START THE INPUT
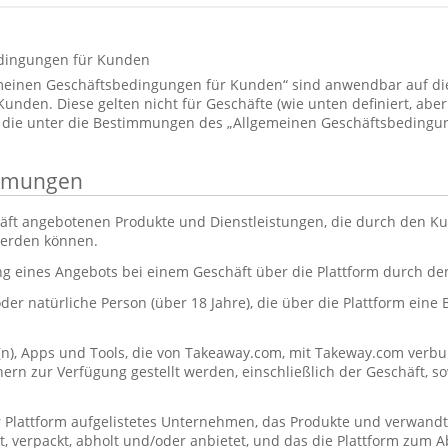
dingungen für Kunden
emeinen Geschäftsbedingungen für Kunden“ sind anwendbar auf d
den. Diese gelten nicht für Geschäfte (wie unten definiert, aber 
 die unter die Bestimmungen des „Allgemeinen Geschäftsbedingun
immungen
äft angebotenen Produkte und Dienstleistungen, die durch den Ku
werden können.
ng eines Angebots bei einem Geschäft über die Plattform durch d
oder natürliche Person (über 18 Jahre), die über die Plattform eine
(n), Apps und Tools, die von Takeaway.com, mit Takeway.com ve
rn zur Verfügung gestellt werden, einschließlich der Geschäft, s
r Plattform aufgelistetes Unternehmen, das Produkte und verwandt
itet, verpackt, abholt und/oder anbietet, und das die Plattform zum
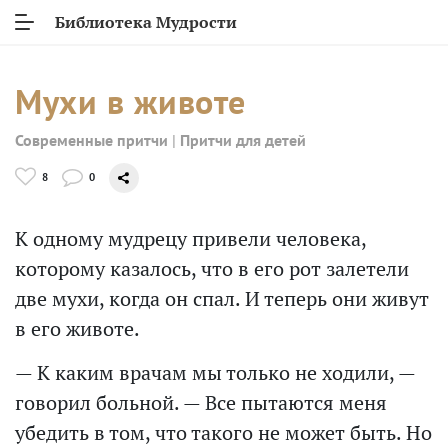
Библиотека Мудрости
Мухи в животе
Современные притчи
|
Притчи для детей
8
0
К одному мудрецу привели человека,
которому казалось, что в его рот залетели
две мухи, когда он спал. И теперь они живут
в его животе.
— К каким врачам мы только не ходили, —
говорил больной. — Все пытаются меня
убедить в том, что такого не может быть. Но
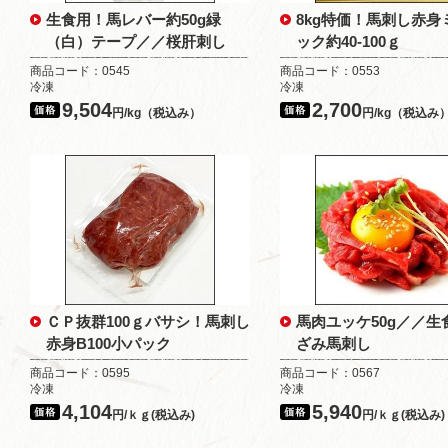
生食用！馬レバー約50g緑
8kg特価！馬刺し赤身
（白）テープ／／桜肝刺し
ック約40-100ｇ
商品コード：0545
商品コード：0553
冷凍
冷凍
9,504
2,700
円/kg（税込み）
円/kg（税込み
ＣＰ抜群100ｇバサシ！馬刺し
馬肉ユッケ50g／／生
赤身B100小パック
ざみ馬刺し
商品コード：0595
商品コード：0567
冷凍
冷凍
4,104
5,940
円/ｋｇ(税込み)
円/ｋｇ(税込み)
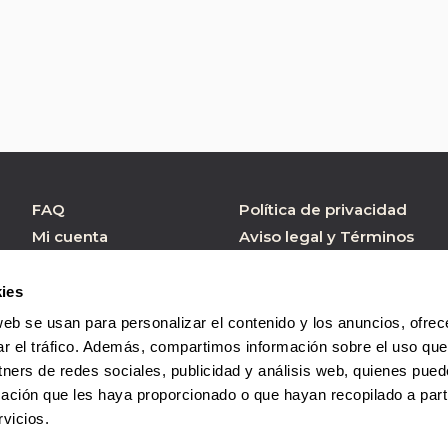
FAQ
Política de privacidad
Mi cuenta
Aviso legal y Términos
de Uso
Atención al cliente
Política de cookies
Formulario contacto
ies
Condiciones de
web se usan para personalizar el contenido y los anuncios, ofrec
Compra
ar el tráfico. Además, compartimos información sobre el uso que
tners de redes sociales, publicidad y análisis web, quienes pue
ación que les haya proporcionado o que hayan recopilado a parti
vicios.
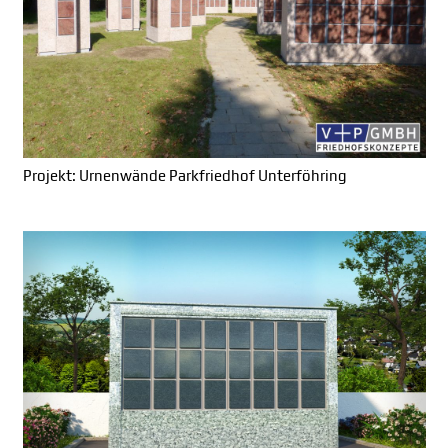
Projekt: Urnenwände Parkfriedhof Unterföhring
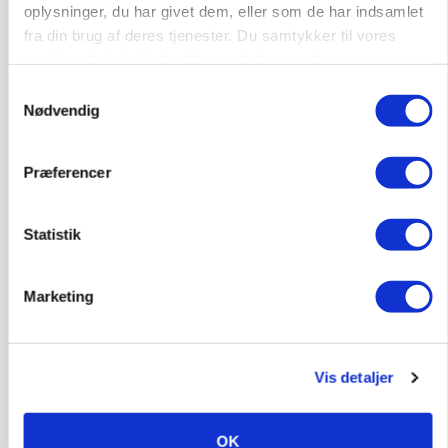
oplysninger, du har givet dem, eller som de har indsamlet
BUSINESS
fra din brug af deres tjenester. Du samtykker til vores
Efter fire årtier: Familieejet vestjysk producent
cookies, hvis du fortsætter med at anvende vores
af staldinventar får ny medejer
hjemmeside.
Samtykkevalg
Nødvendig
Annonce
KULTUR
Største Manitou fik gammel vindmølle til at
Præferencer
snurre igen
Loading...
Statistik
Annonce
Marketing
Vis detaljer
OK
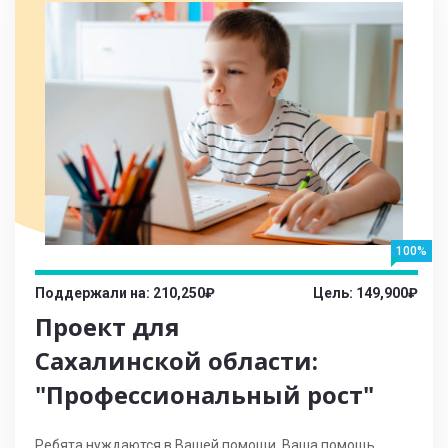
100%
Поддержали на: 210,250₽
Цель: 149,900₽
Проект для
Сахалинской области:
"Профессиональный рост"
Ребята нуждаются в Вашей помощи. Ваша помощь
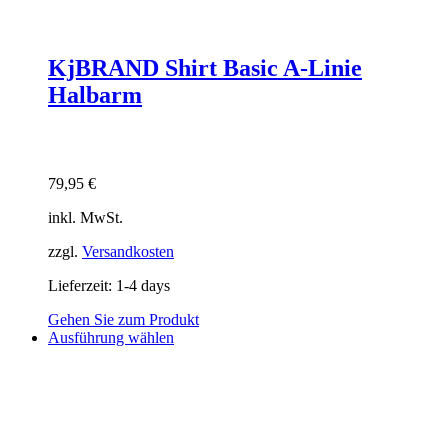
KjBRAND Shirt Basic A-Linie
Halbarm
79,95
€
inkl. MwSt.
zzgl.
Versandkosten
Lieferzeit:
1-4 days
Gehen Sie zum Produkt
Dieses
Ausführung wählen
Produkt
weist
mehrere
Varianten
auf.
Die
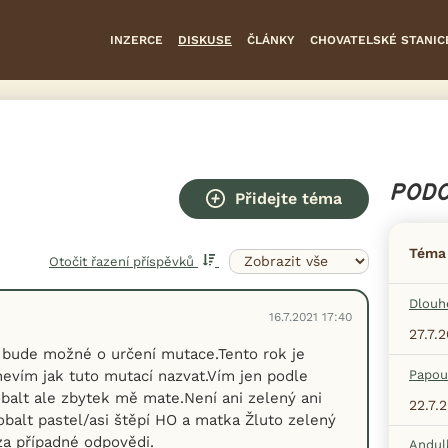
INZERCE
DISKUSE
ČLÁNKY
CHOVATELSKÉ STANIC
PODO
Přidejte téma
Téma
Otočit řazení příspěvků
Dlouh
16.7.2021 17:40
27.7.
 bude možné o určení mutace.Tento rok je
vím jak tuto mutací nazvat.Vím jen podle
Papou
obalt ale zbytek mě mate.Není ani zelený ani
22.7.
Kobalt pastel/asi štěpí HO a matka Žluto zelený
za případné odpovědi.
Andul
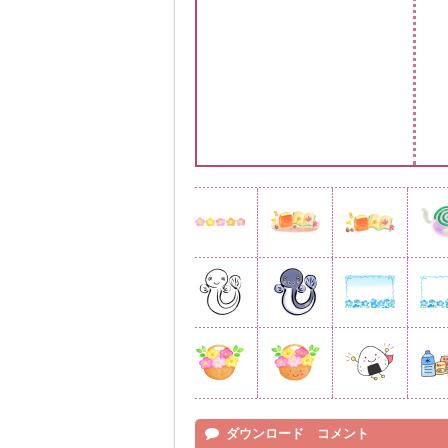
ダウンロード コメント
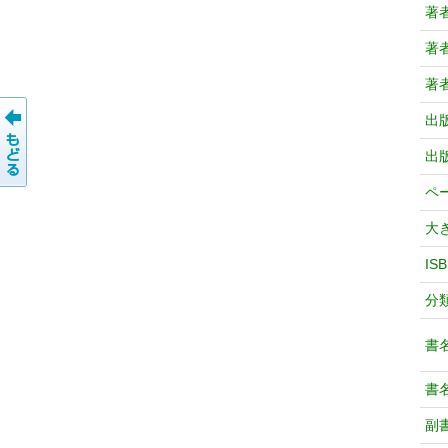
著
著
著
出
出
ペ
大
IS
分
書
書
副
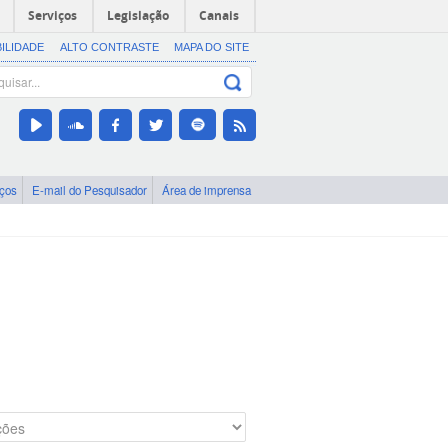
Serviços
Legislação
Canais
BILIDADE
ALTO CONTRASTE
MAPA DO SITE
iços
E-mail do Pesquisador
Área de imprensa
END THE INPUT
WRITTEN TASK: Repeat the data word for word. Skip the pictures.

ANSWER TO THE EXERCISE:
dingungen für Kunden
emeinen Geschäftsbedingungen für Kunden“ sind anwendbar auf d
den. Diese gelten nicht für Geschäfte (wie unten definiert, aber 
 die unter die Bestimmungen des „Allgemeinen Geschäftsbedingun
immungen
äft angebotenen Produkte und Dienstleistungen, die durch den Ku
werden können.
ng eines Angebots bei einem Geschäft über die Plattform durch d
oder natürliche Person (über 18 Jahre), die über die Plattform eine
(n), Apps und Tools, die von Takeaway.com, mit Takeway.com ve
rn zur Verfügung gestellt werden, einschließlich der Geschäft, s
r Plattform aufgelistetes Unternehmen, das Produkte und verwandt
itet, verpackt, abholt und/oder anbietet, und das die Plattform zum
Библиотека Мудрости
Мухи в животе
Современные притчи
|
Притчи для детей
8
0
К одному мудрецу привели человека,
которому казалось, что в его рот залетели
две мухи, когда он спал. И теперь они живут
в его животе.
— К каким врачам мы только не ходили, —
говорил больной. — Все пытаются меня
убедить в том, что такого не может быть. Но
生食用！馬レバー約50g緑
8kg特価！馬刺し赤身
（白）テープ／／桜肝刺し
ック約40-100ｇ
商品コード：0545
商品コード：0553
冷凍
冷凍
9,504
2,700
円/kg（税込み）
円/kg（税込み
ＣＰ抜群100ｇバサシ！馬刺し
馬肉ユッケ50g／／生
赤身B100小パック
ざみ馬刺し
商品コード：0595
商品コード：0567
冷凍
冷凍
4,104
5,940
円/ｋｇ(税込み)
円/ｋｇ(税込み)
FAQ
Política de privacidad
Mi cuenta
Aviso legal y Términos
de Uso
Atención al cliente
Política de cookies
Formulario contacto
ies
Condiciones de
web se usan para personalizar el contenido y los anuncios, ofrec
Compra
ar el tráfico. Además, compartimos información sobre el uso que
tners de redes sociales, publicidad y análisis web, quienes pue
ación que les haya proporcionado o que hayan recopilado a parti
vicios.
Projekt: Urnenwände Parkfriedhof Unterföhring
oplysninger, du har givet dem, eller som de har indsamlet
BUSINESS
fra din brug af deres tjenester. Du samtykker til vores
Efter fire årtier: Familieejet vestjysk producent
cookies, hvis du fortsætter med at anvende vores
af staldinventar får ny medejer
hjemmeside.
Samtykkevalg
Nødvendig
Annonce
KULTUR
Største Manitou fik gammel vindmølle til at
Præferencer
snurre igen
Loading...
Statistik
Annonce
Marketing
Vis detaljer
OK
100%
Поддержали на: 210,250₽
Цель: 149,900₽
Проект для
Сахалинской области:
"Профессиональный рост"
Ребята нуждаются в Вашей помощи. Ваша помощь
KjBRAND Shirt Basic A-Linie
Halbarm
79,95
€
inkl. MwSt.
zzgl.
Versandkosten
Lieferzeit:
1-4 days
Gehen Sie zum Produkt
Dieses
Ausführung wählen
Produkt
weist
mehrere
Varianten
auf.
Die
INZERCE
DISKUSE
ČLÁNKY
CHOVATELSKÉ STANIC
PODO
Přidejte téma
Téma
Otočit řazení příspěvků
Dlouh
16.7.2021 17:40
27.7.
 bude možné o určení mutace.Tento rok je
vím jak tuto mutací nazvat.Vím jen podle
Papou
obalt ale zbytek mě mate.Není ani zelený ani
22.7.
Kobalt pastel/asi štěpí HO a matka Žluto zelený
za případné odpovědi.
Andul
ダウンロード コメント
著
著
著
出
出
ペ
大
IS
分
書
書
副
Serviços
Legislação
Canais
BILIDADE
ALTO CONTRASTE
MAPA DO SITE
iços
E-mail do Pesquisador
Área de imprensa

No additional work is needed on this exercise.